Por Marco Antonio L.
Do Opera Mundi
Austrália gastou US$ 24 milhões para ter assento no Conselho de Segurança da ONU
Dinheiro foi usado em viagens, recepções e programas de ajuda humanitária
A vaga conquistada pela Austrália no Conselho de Segurança das Nações Unidas parece ter custado mais caro do que a dos demais países eleitos pela Assembleia Geral nesta quinta-feira (18/10). Conforme noticiou a imprensa local momentos após o resultado da votação, o governo australiano já desembolsou, desde 2008, pelo menos 24 milhões de dólares para atingir esse objetivo, em ajudas humanitárias para países africanos e em viagens e recepções diplomáticas.
Na saída da sede da ONU, Bob Carr, o chanceler do governo de Julia Gillard, disse que “é sempre bom ver a Austrália vencer, e essa é uma grande, suculenta e decisiva vitória”. Ele avalia que “o custo desses esforços valeu cada centavo”, já que, a seu ver, “agregou à boa reputação da Austrália perante os olhos do mundo”.Carr alega que os 24 milhões de dólares foram mobilizados pelo Programa Nacional de Visitas Especiais, que organizou a viagem de pelo menos cem diplomatas estrangeiros à Austrália. Segundo ele, “esses são os futuros chanceleres de outros países” e, “em um período de dez anos, chanceleres de metade do mundo já terão visitado a Austrália”.
No que diz respeito a programas de ajuda humanitária, a Austrália desembolsou mais de três bilhões de dólares desde 2008, ano em que o antecessor de Julia Gillard, o também trabalhista Kevin Rudd, inaugurou a campanha do país pelo assento rotativo. Foram diversas as linhas de crédito disponibilizadas especialmente para a África, continente onde a diplomacia de Canberra tentava angariar os votos de ao menos 53 nações.

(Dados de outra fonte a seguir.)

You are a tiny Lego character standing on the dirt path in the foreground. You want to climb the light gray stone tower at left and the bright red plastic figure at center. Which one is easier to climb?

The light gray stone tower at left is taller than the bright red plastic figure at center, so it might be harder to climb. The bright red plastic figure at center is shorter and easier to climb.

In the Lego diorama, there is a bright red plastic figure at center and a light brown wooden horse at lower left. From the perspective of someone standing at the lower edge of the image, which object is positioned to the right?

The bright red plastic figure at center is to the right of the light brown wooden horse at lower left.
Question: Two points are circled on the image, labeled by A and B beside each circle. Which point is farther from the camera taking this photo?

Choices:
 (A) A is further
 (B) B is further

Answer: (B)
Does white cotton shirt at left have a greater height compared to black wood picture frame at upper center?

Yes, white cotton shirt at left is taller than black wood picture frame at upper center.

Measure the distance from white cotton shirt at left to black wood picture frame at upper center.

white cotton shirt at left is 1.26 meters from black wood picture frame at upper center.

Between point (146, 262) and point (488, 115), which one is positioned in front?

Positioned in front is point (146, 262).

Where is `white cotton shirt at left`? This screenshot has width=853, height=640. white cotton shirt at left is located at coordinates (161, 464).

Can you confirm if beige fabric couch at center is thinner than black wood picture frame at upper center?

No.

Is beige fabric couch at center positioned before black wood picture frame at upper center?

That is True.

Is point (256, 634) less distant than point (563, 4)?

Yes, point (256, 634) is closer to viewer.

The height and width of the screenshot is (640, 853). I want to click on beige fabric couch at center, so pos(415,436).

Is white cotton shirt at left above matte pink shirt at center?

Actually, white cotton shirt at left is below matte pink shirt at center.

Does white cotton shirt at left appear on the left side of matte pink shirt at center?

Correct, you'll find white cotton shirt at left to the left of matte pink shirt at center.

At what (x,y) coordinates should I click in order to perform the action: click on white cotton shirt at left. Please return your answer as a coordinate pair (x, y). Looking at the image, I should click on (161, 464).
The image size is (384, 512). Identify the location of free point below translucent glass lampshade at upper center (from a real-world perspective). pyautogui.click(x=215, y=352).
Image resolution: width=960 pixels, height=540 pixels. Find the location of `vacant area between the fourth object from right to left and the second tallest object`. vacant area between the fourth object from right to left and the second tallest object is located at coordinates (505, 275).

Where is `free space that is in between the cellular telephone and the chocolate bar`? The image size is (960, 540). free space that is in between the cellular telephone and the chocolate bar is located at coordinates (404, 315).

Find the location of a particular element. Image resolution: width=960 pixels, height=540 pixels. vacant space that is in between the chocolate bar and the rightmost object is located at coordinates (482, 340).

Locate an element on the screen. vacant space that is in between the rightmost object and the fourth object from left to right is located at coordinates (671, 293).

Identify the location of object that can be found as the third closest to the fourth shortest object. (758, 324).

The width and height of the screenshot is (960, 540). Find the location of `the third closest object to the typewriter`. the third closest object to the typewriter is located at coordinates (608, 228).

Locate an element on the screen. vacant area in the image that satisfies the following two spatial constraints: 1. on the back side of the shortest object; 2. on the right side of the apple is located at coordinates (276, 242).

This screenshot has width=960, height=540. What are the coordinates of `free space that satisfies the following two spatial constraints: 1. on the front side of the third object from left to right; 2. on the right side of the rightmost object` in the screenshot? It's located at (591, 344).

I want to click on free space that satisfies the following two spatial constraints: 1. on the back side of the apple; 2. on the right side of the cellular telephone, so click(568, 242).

Em 2009, o governo australiano bancou 18 dias de viagem do governador geral Quentin Bryce pela África. Entre hospedagem, alimentação, presentes e transportes, foram desembolsados 700 mil dólares. Em outra ocasião, 23 embaixadores de países do Oceano Pacífico, do Caribe e também da África foram à Austrália bancados pelos anfitriões.
Também durante o governo de Rudd, representantes australianos nas Nações Unidas voaram para Canberra em primeira classe, com direito a um jantar aéreo regado a vinho.